**THE REQUEST:**
Copy the stored records below word for word, starting with the line that contains "Document page, 2001x1125 pixels." and going on through the line that contains "text_box [640, 81, 1386, 502]". Give only those lines.

(Stored records)
- - - -
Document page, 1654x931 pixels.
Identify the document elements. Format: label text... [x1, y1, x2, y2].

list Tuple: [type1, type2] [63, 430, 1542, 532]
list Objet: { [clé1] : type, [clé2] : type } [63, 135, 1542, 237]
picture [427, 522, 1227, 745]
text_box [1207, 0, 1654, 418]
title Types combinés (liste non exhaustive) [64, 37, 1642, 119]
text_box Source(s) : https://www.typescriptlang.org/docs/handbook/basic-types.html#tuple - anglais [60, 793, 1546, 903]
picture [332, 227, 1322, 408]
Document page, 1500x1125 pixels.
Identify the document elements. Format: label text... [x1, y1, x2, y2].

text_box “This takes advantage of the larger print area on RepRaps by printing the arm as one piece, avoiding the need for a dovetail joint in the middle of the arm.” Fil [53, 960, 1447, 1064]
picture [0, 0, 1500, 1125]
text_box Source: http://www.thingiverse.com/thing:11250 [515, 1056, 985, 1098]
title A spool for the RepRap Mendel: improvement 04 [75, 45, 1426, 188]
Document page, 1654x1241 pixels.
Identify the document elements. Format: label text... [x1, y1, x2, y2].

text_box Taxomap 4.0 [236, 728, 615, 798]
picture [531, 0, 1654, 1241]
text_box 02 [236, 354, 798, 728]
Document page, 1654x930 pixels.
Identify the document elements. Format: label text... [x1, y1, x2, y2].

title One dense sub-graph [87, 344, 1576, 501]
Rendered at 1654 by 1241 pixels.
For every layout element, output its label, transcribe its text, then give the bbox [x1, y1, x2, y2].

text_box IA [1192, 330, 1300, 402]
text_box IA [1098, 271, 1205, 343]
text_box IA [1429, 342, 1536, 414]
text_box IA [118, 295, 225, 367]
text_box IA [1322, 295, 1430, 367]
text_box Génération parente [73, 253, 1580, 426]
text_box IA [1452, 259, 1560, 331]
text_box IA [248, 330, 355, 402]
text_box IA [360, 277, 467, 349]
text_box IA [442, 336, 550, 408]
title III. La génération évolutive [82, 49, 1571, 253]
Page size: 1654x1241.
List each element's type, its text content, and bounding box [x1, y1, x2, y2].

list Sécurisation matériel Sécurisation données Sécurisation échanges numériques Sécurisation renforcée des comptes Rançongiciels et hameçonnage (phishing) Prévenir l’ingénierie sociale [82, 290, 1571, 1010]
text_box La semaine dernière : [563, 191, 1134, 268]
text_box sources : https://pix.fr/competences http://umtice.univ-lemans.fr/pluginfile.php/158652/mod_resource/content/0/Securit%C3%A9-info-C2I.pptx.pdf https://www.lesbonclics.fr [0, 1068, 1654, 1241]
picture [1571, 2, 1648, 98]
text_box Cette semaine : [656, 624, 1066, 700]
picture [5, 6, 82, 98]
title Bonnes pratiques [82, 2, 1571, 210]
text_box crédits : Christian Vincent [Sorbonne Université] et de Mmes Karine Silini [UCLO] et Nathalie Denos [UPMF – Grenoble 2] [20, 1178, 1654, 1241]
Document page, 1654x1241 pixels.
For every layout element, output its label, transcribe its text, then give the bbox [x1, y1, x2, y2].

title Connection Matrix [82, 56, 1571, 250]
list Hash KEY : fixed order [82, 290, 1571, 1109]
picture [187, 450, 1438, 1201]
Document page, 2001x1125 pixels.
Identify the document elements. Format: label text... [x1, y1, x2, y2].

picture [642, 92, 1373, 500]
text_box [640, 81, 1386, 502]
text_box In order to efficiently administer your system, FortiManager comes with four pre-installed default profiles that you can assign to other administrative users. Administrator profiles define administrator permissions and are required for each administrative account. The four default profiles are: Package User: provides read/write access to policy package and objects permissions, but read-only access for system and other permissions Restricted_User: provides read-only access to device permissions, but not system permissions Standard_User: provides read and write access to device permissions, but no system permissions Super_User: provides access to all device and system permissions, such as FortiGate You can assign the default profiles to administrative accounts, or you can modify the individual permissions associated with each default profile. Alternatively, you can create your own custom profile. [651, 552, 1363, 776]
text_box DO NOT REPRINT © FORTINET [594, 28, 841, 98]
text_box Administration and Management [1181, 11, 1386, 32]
- - - -
**REPLY TO THE TASK:**
Document page, 2001x1125 pixels.
Identify the document elements. Format: label text... [x1, y1, x2, y2].

picture [642, 92, 1373, 500]
text_box [640, 81, 1386, 502]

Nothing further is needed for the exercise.